If needed, make sure the following RPMs are installed: tcllib, tcltls
If they're not, use rpm, yum, apt-get, etc, to install them.
Note: On RedHat Enterprise Linux distributions, the tcltls RPM is not available in the yum repositories.
But it's possible to use the tcltls RPM from the equivalent Fedora distribution instead.
2) Under Windows
2.1) Install a Tcl interpreter
- Download the latest stable 32-bits Tcl interpreter from ActiveState:
http://www.activestate.com/activetcl/downloads
Be sure to download the x86 version, even on AMD64/x86_64 machines, because we use Expect, and it's only available in the x86 version.

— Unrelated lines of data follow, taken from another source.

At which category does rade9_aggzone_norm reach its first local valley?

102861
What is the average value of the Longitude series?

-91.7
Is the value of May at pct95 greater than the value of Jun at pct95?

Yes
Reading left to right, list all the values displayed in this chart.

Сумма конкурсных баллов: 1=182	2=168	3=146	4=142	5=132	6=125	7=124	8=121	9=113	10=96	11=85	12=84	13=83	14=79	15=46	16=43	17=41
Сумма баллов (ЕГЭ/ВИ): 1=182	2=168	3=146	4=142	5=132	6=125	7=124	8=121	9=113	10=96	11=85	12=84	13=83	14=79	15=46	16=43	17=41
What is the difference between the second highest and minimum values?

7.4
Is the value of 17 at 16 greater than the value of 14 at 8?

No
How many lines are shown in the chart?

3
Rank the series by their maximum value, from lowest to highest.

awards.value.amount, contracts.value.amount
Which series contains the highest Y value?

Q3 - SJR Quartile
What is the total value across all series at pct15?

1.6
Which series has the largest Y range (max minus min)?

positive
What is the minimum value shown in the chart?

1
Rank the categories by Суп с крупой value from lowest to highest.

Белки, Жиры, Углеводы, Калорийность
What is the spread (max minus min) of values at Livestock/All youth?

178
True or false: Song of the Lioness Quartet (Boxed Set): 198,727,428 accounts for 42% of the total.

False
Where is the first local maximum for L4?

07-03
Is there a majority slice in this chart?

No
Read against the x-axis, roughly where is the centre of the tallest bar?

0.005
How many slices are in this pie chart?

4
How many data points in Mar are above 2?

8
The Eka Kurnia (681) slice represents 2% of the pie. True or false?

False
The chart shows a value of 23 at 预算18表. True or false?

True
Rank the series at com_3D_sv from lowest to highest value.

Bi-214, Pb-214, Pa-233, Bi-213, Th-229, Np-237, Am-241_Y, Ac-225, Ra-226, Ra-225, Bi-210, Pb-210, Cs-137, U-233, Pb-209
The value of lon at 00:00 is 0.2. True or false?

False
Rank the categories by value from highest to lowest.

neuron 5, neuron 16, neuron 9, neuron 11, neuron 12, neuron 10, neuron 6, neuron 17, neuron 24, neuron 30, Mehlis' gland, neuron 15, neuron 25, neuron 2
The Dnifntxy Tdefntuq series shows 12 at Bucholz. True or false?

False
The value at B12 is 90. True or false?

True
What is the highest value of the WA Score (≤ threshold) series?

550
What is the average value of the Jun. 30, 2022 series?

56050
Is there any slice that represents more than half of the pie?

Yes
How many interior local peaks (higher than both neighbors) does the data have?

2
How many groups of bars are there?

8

- Install it on your system. Accept defaults for all options, unless you know what you're doing.
- Copy tclsh.bat into your path. Ex: into C:\Windows
- Run "tclsh.bat -s"
(This sets up Windows to run .tcl files as command-line scripts, and .tk files as windowed scripts.)
- In Windows XP or 2003, close the command prompt and restart it. Not necessary in more recent versions of Windows.
2.2) Install the optional Tcl packages some scripts need
At the command prompt, run: (Using an --http-proxy option (or not) as necessary for your site)
teacup install --http-proxy web-proxy:8080 Expect
teacup install --http-proxy web-proxy:8080 dns
Note that many scripts are able to automatically download the packages they need.
For the remaining cases where this is not automated, use commands similar to the above two to get the missing packages.